Pfizer fulfilled the expectations of many Industry watchers yesterday by revealing a significant cost-cutting plan – intended to save $4 billion dollars by 2008 – as it weathers patent expirations out to 2007 and safety concerns surrounding its painkiller Celebrex (celecoxib) [[04/04/05c]].

The company’s shares closed up over 4% after the presentation to financial analysts in New York, at which Pfizer chief financial officer David Shedlarz said that revenues would be around the same in 2005 as last year, when the company pulled in $52.5 billion.
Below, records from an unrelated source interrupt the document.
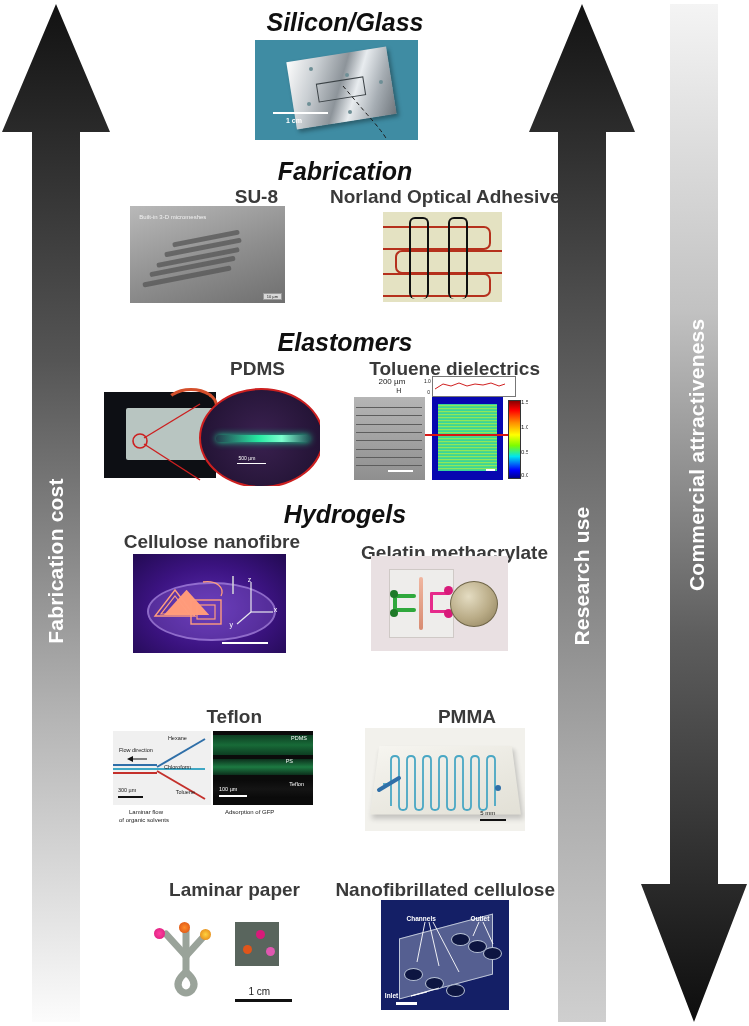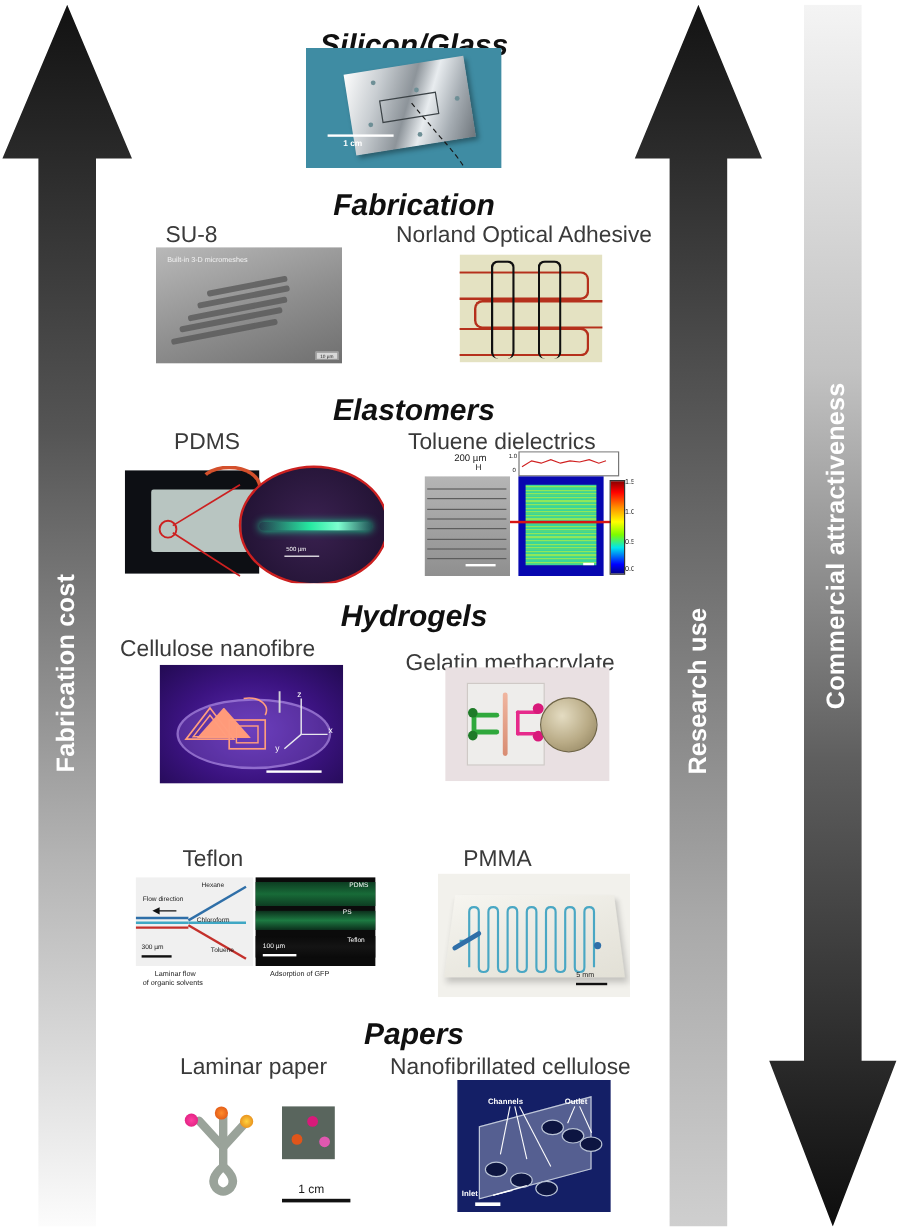"Silicon/Glass" div.cat-head { top: 24px -> 8px }
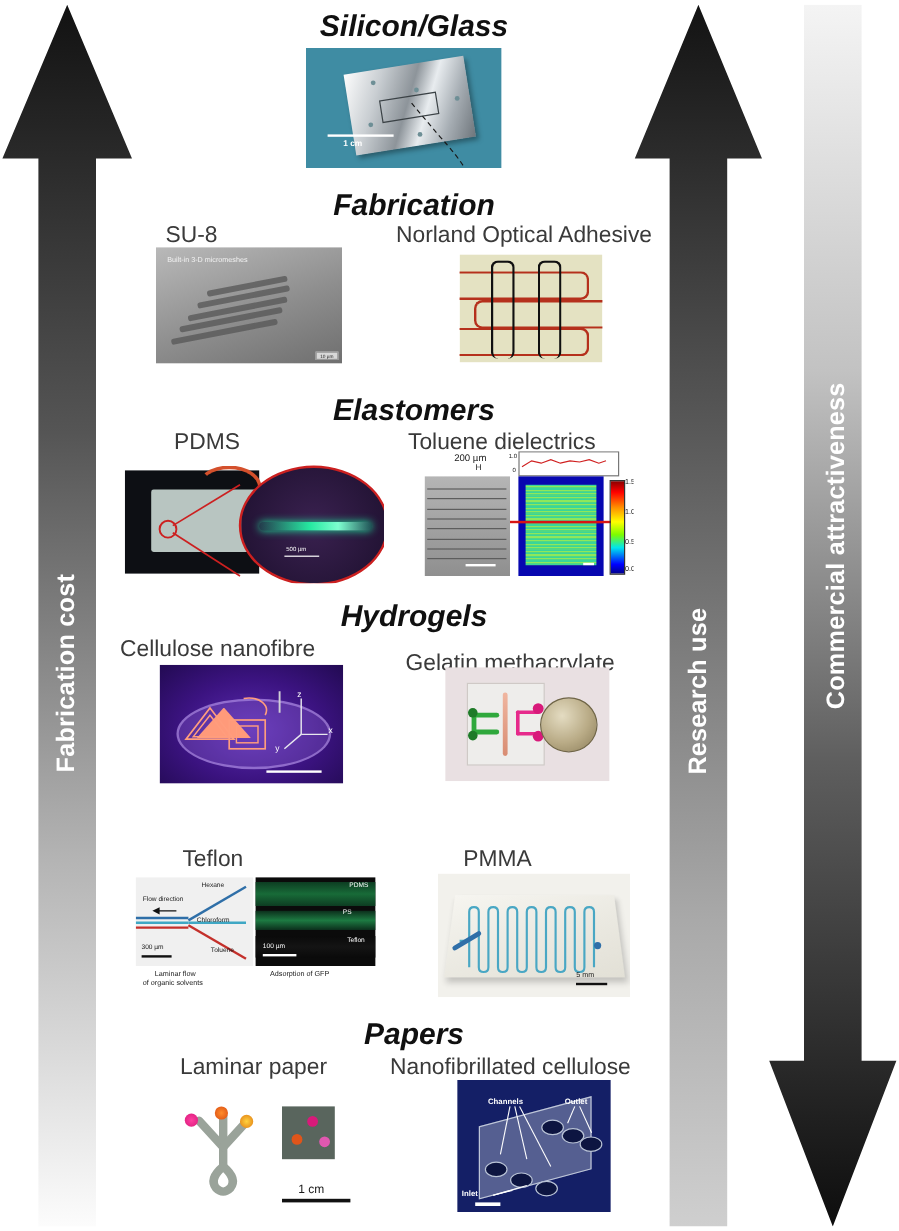"SU-8" .sub-head { font-weight: normal -> bold; text-align: left -> right }
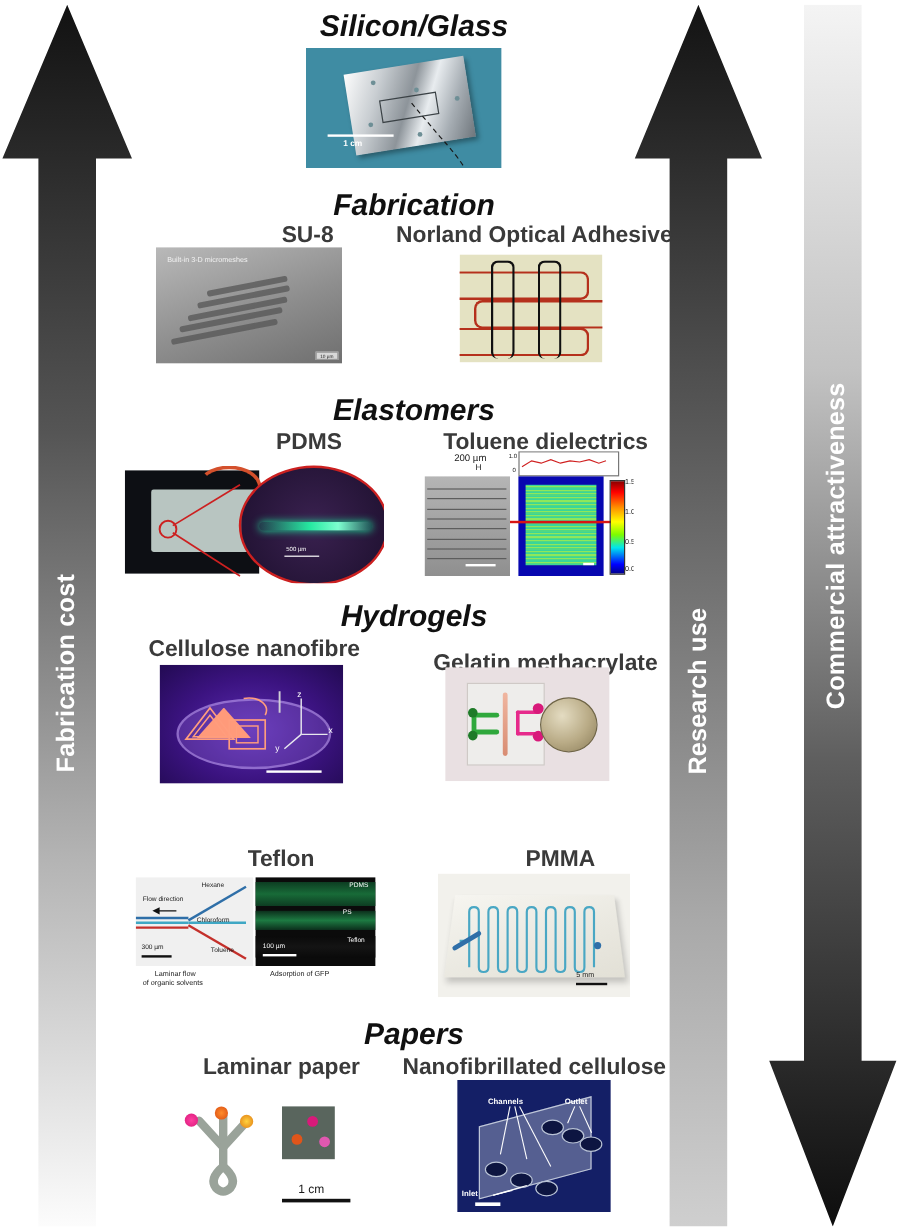"Papers" div.cat-head { html: <div>Papers</div> -> none }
Earnings per share would come in at around $2.00, some 6% below the 2004 figure, he added, but investors seemed to respond favourably to his forecasts of a return to double-digit earnings growth in 2006 and 2007.

The cost-cutting measures will include staff reductions – mostly from attrition rather than redundancies, according to Pfizer – a reorganisation of its salesforce around states to bring it into alignment with Medicaid and Medicare customers, and facility closures, said the company, without delivering much in the way of detail. The $4 billion in savings, some 12% of Pfizer’s annual costs, will come at a cost of $5 to $6 billion, the firm said.

However, speculation ahead of the meeting that Pfizer may rein in its research and development spending proved unfounded, and the company said that it had earmarked $8 billion for this purpose in 2005, up from $7.7 billion last year.

Pfizer chief executive, Hank McKinnell, said: “2005 will be a transition year. In addition to the loss of exclusivity on several important products, we are facing a number of uncertainties. These include the outlook for our COX-2 franchise, continued pricing pressures, and market acceptance of new products.”